Mining decision need not be jobs vs. environment; What's the rush? | WisCommunity

Mining decision need not be jobs vs. environment; What's the rush?

"Streamlining" the process to approve new mines in Wisconsin is high on Gov. Scott Walker's and the for the fall legislative session.

And the Journal Sentinel, the state's biggest newspaper, appears ready to help him get that done, clearing the way for a huge, possibly 80 square mile open pit mine in northern Wisconsin that could operate for a century.

Republicans in the legislature took one run at changing the law and the rules earlier this year, with an industry-drafted bill that would have shortened the approval process from several years to 300 days.

That bill draft was virtually a license to rape the environment and greatly limit citizen input, and was shelved for a rewrite after opposition blossomed among citizens and environmental groups.

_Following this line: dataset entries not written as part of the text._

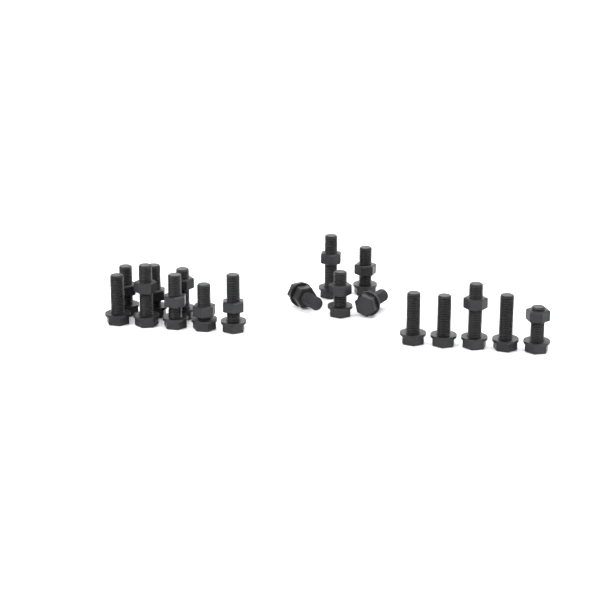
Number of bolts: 18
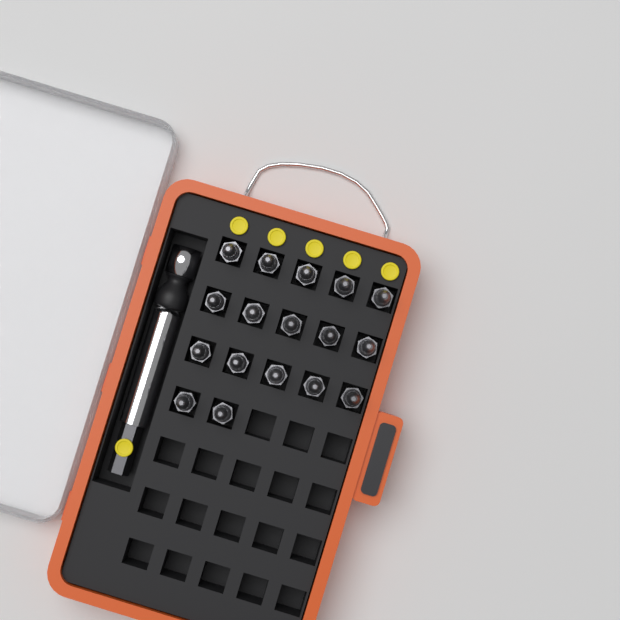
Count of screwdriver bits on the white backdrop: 17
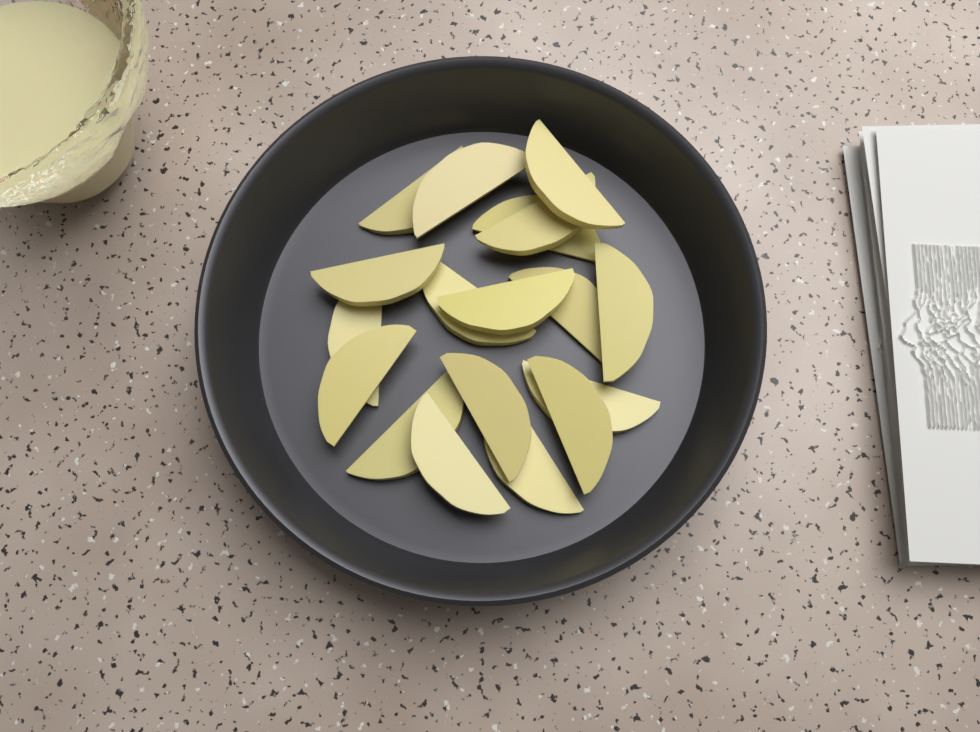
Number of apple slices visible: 18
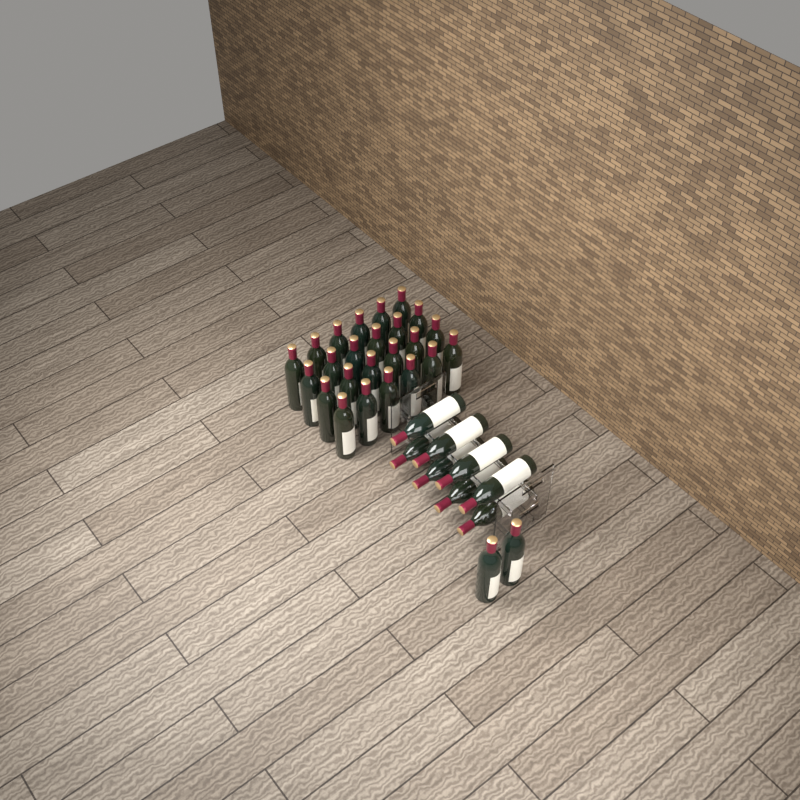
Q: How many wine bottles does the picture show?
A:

Here's how the Journal Sentinel editorialdescribes that bill:

it seemed a little too light on environmental protection and public participation in the process.

A little too light? 

According to a Clean Wisconsin analysis, that bill would

provide special treatment of iron mines within the state of Wisconsin, exempting iron mines from important natural resource, wetlands, and local community protections, as well as important procedural provisions that currently protect citizen’s interest in the exploration, mining, and reclamation processes.

Walker says he wants bipartisan support for his fall agenda. That would mean compromise -- something he's been totally unwillling to do so far, and something Democrats are all too quick to engage in.

State Sen. Bob Jauch, a Dem who represents the area where the mine is proposed, could play a key role. It's an economically depressed area that needs jobs, but let's hope Jauch can be strong when he needs to be and insist on high qualilty environmental protection standards and plenty of opportunity for citizen participation in any approval process.

It doesn't have to be a choice between jobs and the environment.

As the late Gaylord Nelson used to say, "The economy is a wholly-owned subsidiary of the environment, not the other way around."

There is no reason to rush to judgment on a mine that could operate for a century, and scar northern Wisconsin for many more.